I used to be a shy kid. People who know me now shake their heads in disbelief when I mention this. It used to be that the place I felt the most comfortable was on a stage, dancing my heart out. I was both introvert and extrovert, a chameleon of sorts, practiced at figuring out what was wanted of me and putting that face forward. From this vantage point, looking back, I’m not sure that “shy” is the right word. I think I was afraid – of not being likeable, not being loveable, not being enough. So I hid because it was better than rejection. It was my decision rather than theirs. But when I danced I was long arms, long legs, pointed feet.

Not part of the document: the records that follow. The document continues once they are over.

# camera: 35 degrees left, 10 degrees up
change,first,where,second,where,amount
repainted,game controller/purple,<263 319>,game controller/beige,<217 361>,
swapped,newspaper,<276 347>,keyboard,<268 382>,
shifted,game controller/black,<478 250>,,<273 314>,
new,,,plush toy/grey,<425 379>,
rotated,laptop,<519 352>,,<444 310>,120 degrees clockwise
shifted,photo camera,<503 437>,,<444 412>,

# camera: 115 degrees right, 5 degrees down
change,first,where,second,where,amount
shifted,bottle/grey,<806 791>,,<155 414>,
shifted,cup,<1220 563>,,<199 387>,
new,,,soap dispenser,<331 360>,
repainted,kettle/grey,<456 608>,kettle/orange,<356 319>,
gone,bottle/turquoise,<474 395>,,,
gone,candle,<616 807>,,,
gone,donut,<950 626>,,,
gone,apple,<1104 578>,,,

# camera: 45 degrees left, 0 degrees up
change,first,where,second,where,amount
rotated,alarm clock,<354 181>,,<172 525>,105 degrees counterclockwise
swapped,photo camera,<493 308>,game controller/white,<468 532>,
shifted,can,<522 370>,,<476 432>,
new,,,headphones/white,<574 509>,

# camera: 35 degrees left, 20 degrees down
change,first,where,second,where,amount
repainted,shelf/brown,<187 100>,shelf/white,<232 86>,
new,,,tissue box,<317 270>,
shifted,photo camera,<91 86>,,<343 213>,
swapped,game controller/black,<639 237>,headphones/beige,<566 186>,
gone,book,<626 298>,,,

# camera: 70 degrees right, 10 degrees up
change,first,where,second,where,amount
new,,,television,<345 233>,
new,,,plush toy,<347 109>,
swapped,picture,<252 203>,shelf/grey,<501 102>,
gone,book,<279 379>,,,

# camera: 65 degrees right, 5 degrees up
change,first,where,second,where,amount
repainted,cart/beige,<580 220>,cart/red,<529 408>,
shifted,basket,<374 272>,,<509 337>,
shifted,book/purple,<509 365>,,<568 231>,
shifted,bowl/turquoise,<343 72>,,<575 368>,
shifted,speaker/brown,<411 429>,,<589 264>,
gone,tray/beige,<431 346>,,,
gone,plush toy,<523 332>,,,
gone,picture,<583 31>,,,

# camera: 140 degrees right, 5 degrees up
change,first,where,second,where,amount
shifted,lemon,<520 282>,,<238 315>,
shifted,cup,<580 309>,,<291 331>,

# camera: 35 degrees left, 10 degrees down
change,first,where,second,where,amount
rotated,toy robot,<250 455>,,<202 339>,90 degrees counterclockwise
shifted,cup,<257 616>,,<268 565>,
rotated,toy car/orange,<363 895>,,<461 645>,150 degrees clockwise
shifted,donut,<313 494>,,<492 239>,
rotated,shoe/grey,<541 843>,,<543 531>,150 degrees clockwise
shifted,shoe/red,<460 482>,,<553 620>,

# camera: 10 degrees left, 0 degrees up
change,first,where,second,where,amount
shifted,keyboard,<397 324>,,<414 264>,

I was spirit incarnate. I was pure joy.
I stopped dancing.
I went through a stage where I would meet people over and over again and they wouldn’t remember me. I came to believe I was invisible. Unworthy. I got back on stage as an actor and felt seen again, felt admired, if not loved, felt deeply inadequate. I came out of my shell and realized I loved connection, I loved honesty, I loved growth and play and touching people’s hearts with my work. I also learned that women made good friends and I could open myself up without fear of being abandoned.
I danced again.
I felt admired, seen, liked and disliked for my visibility. I felt young and stupid and awkward in my skin. I stumbled in my personal life. I felt closer to and farther from myself.
I stopped dancing.
For 16 years.
Then my health deteriorated, my baby died, my heart broke open and life poured in. Dancing became a way to cope with the fear. It became a life-line, a connection to Source, a connection to myself. And still, I did not dance. Not as often as I needed to. I discovered that when I commit to dance, I commit to myself. I commit to my desire to shine. But where that desire used to be about being seen, being loved, being an image to project fantasies on to, it is now a way inward. It is a meditation, a freedom. It is oxygen for my soul.
I am no longer that chameleon, working desperately to please others. I stand firmly in the world. I write, I dance, I love. When the winds knock me over, I know I can pick myself back up. One day I might dance again in a public space but for now, I am happy getting reacquainted with the grounding force of dancing on my own.